A prescribed medication is actually a balancing act of positive versus negative side effects. Your back hurts so the goal is that the correct dose of medication alleviates the pain. This is the positive side effect, the desired side effect. There are also negative side effects with every prescription drug. Some of the negative side effects may be small, such as mild constipation, others may be severe, such as potential liver damage or increased likelihood of heart disease.

This is where the balancing act comes in. Let's say you are taking a mild antidepressant. It may help by lifting your spirits a little, the positive; as well as making you a little thirsty throughout the day, the negative. Now the question for you, in consultation with your doctor is, does the benefit outweigh the negative? Are you getting more positive than negative? It is often difficult to balance all the positives with all the negatives. Unfortunately it is difficult to truly know all the positive and negative side effects of any medication we take.

New statistics from the CDC

In early July 2013, the Centers for Disease Control and Prevention, released new statistics concerning prescription pain killers and overdoses. the numbers were alarming.
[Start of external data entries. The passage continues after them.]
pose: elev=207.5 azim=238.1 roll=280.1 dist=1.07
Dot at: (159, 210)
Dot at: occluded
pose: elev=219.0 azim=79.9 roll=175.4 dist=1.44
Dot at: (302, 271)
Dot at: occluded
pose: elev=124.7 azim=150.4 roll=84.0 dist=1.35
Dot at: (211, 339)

  • Nearly 48,000 women died of prescription painkiller* overdoses between 1999 and 2010.
  • Deaths from prescription painkiller overdoses among women have increased more than 400% since 1999, compared to an increase of 265% among men.
  • For every woman who dies of a prescription painkiller overdose, 30 go to the emergency department for painkiller misuse or abuse.

*"Prescription painkillers" refers to opioid or narcotic pain relievers, including drugs such as Vicodin (hydrocodone), OxyContin (oxycodone), Opana (oxymorphone), and methadone.

 

About 18 women die every day of a prescription painkiller overdose in the US, more than 6,600 deaths in 2010. Prescription painkiller overdoses are an under-recognized and growing problem for women.

Although men are still more likely to die of prescription painkiller overdoses (more than 10,000 deaths in 2010), the gap between men and women is closing. This rise relates closely to increased prescribing of these drugs during the past decade. Health care providers can help improve the way painkillers are prescribed, while making sure women have access to safe, effective pain treatment.

Prescription painkiller overdose deaths are a growing problem among women.

SOURCE: National Vital Statistics System, 1999-2010 (deaths include suicides)

 

Every 3 minutes a woman goes to an emergency department for a prescription painkiller misuse or abuse

 

The CDC chart shows huge changes:

CDC advice to women

  • Discuss all medications they are taking (including over-the-counter) with their health care provider.
  • Use prescription drugs only as directed by a health care provider, and store them in a secure place.
  • Dispose of medications properly, as soon as the course of treatment is done. Do not keep prescription medications around "just in case." (See www.cdc.gov/HomeandRecreationalSafety/Poisoning/preventiontips.htm)
  • Help prevent misuse and abuse by not selling or sharing prescription drugs. Never use another person's prescription drugs.
  • Discuss pregnancy plans with their health care provider before taking prescription painkillers.
  • Get help for substance abuse problems (1-800- 662-HELP); call Poison Help (1-800-222-1222) for questions about medicines.